Give every word or phrase that the Q&A on campaigners and NGOs puts inside quotation marks.

SOURCE EXCERPT:
»»
Q: Are campaigners valuable?
A: Modern free societies are hugely vibrant, and in part that’s because of some basic freedoms, especially the right to free association and to free speech. People can come together to argue for any case they like, especially cases “the state” may not like. Campaigners, therefore, are an expression of free society, and they contribute to maintaining society’s freedoms. Arguably, however, they are inclined to a “left-leaning” view of what freedoms matter most.

Q: Are there different sorts of NGO?
A: As we said above, yes, sure. One of the big differences between NGOs is the degree to which they are radical in different ways. Some campaigning NGOs advocate policies which stand no chance of being implemented; others are “incrementalist” and work to move government policy along, one bit at a time. Some NGOs which undertake projects do so alongside governments, and take tax-payers’ money (many aid agencies are like this); others wouldn’t dream of doing so. One distinction is between NGO’s which pursue “insider” or “outsider” strategies.
««
PROVIDED INFORMATION:
»»
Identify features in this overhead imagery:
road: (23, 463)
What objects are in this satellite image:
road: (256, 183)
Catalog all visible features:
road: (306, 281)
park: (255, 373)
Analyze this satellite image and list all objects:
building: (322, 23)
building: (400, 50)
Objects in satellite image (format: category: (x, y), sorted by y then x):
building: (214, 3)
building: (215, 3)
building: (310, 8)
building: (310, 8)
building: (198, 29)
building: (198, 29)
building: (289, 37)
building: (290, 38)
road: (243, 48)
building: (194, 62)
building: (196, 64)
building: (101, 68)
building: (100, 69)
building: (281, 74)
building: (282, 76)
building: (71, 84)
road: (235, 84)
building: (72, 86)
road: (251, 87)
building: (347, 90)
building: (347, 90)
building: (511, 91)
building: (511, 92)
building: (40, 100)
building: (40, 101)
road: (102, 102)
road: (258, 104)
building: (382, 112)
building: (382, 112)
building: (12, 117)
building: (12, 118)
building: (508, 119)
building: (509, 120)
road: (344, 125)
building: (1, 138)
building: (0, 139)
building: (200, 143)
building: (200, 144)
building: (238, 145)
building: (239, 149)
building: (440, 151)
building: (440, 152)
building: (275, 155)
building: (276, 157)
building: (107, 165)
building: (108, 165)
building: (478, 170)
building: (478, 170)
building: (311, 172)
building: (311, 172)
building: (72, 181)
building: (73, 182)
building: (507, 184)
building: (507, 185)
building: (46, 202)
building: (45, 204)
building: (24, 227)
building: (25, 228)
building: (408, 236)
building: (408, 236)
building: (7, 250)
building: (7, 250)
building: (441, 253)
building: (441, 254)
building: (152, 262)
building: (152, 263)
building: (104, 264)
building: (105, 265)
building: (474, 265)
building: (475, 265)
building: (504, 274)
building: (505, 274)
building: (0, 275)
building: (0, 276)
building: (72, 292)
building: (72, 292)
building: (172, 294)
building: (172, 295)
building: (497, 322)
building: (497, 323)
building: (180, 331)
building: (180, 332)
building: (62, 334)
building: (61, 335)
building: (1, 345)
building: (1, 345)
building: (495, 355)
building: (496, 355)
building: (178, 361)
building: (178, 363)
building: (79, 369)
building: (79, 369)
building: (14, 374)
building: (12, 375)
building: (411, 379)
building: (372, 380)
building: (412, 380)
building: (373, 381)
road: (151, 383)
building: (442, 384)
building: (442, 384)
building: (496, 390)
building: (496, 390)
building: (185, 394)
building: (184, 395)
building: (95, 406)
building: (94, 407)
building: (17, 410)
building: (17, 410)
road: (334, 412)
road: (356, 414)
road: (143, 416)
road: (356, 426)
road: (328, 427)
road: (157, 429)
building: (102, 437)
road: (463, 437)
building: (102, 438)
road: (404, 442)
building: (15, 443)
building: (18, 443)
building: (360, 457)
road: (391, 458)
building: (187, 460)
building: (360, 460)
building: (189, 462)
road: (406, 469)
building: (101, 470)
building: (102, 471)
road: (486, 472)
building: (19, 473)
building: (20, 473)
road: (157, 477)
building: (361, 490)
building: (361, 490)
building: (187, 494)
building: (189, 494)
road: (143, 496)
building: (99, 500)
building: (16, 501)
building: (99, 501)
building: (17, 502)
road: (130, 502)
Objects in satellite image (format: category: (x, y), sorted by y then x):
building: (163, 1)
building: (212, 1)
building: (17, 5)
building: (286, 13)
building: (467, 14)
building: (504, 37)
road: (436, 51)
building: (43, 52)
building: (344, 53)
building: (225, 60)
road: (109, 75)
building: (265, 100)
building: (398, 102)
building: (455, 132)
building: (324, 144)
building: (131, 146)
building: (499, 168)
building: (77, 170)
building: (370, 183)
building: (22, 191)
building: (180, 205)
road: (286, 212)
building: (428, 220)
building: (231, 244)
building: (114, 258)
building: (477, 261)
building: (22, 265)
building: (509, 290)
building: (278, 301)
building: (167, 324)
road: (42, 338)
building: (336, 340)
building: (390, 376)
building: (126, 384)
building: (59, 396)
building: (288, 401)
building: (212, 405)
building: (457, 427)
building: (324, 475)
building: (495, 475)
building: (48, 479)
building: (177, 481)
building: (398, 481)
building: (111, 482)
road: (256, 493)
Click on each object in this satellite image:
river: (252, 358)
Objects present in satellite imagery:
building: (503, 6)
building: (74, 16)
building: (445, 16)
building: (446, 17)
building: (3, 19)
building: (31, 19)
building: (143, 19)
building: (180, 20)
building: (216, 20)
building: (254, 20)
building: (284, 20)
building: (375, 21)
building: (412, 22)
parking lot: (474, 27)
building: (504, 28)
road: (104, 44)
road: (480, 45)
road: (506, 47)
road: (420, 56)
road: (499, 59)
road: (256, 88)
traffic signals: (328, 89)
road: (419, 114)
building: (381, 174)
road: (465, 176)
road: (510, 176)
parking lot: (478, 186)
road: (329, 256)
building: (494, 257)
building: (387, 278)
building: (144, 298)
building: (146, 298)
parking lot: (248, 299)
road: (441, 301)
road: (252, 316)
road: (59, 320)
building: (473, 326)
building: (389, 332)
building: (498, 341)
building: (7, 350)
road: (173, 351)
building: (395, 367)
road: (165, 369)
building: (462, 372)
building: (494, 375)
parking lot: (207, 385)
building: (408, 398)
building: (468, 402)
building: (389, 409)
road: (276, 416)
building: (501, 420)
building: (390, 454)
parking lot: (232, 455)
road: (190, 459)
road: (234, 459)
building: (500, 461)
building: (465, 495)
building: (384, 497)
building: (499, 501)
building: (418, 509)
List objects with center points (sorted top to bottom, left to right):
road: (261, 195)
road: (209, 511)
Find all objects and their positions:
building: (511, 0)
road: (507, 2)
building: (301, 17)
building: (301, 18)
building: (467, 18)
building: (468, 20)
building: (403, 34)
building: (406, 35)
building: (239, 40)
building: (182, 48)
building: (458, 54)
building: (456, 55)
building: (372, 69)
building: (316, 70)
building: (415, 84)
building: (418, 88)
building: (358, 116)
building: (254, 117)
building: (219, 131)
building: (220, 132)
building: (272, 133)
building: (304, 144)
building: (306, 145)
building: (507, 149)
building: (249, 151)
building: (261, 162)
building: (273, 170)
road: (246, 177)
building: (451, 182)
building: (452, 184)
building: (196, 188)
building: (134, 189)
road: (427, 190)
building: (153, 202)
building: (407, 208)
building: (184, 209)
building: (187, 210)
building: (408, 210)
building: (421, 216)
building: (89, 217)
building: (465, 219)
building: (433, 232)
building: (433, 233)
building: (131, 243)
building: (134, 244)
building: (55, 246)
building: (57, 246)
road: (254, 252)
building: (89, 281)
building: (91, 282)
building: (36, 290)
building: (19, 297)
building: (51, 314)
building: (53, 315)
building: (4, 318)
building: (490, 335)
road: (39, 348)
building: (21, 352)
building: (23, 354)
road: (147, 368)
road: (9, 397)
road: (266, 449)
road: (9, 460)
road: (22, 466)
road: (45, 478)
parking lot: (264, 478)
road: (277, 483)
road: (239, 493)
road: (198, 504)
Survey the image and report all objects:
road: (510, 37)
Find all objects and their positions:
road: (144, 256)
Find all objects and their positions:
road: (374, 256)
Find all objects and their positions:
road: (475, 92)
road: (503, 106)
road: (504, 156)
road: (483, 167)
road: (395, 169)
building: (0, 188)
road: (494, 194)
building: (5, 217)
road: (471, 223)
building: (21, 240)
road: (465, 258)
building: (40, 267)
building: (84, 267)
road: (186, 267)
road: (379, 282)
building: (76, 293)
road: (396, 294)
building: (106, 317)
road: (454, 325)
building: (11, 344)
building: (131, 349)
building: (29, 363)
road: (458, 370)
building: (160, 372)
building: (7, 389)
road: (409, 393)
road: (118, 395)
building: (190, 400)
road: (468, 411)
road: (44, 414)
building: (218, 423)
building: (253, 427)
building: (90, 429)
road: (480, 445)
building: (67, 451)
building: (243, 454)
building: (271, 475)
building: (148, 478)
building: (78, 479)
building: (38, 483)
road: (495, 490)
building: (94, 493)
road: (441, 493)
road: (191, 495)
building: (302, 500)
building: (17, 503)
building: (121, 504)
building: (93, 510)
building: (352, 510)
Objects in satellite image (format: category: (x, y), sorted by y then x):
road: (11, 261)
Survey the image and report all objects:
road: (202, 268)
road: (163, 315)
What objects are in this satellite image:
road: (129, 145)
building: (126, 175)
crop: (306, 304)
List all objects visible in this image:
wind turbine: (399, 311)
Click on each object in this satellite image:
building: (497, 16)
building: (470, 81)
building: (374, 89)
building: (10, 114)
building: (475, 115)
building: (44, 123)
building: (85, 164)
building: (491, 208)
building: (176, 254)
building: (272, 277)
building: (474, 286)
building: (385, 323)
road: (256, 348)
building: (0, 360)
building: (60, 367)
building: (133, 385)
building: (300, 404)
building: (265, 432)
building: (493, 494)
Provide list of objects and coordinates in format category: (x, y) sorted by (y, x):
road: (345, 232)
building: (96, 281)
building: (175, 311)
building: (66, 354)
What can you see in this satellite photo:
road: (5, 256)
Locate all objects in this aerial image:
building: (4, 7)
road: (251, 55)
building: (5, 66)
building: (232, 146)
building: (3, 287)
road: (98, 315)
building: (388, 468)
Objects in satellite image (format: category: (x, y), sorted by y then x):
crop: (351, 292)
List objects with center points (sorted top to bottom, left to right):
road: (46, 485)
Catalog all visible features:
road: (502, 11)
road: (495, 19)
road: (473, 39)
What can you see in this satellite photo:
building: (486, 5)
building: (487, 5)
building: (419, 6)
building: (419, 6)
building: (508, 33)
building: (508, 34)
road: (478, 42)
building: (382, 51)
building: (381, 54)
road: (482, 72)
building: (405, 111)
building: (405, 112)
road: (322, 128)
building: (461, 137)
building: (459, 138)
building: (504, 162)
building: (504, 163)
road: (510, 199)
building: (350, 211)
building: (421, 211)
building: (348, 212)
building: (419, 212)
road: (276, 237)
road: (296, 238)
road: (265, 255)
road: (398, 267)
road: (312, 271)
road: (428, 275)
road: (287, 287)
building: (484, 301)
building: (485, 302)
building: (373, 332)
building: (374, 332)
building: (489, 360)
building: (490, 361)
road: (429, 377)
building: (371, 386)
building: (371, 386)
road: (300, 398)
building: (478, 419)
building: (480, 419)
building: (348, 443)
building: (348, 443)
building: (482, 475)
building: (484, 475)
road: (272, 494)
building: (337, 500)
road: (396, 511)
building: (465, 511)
««
RESPONSE:
- "the state"
- "left-leaning"
- "incrementalist"
- "insider"
- "outsider"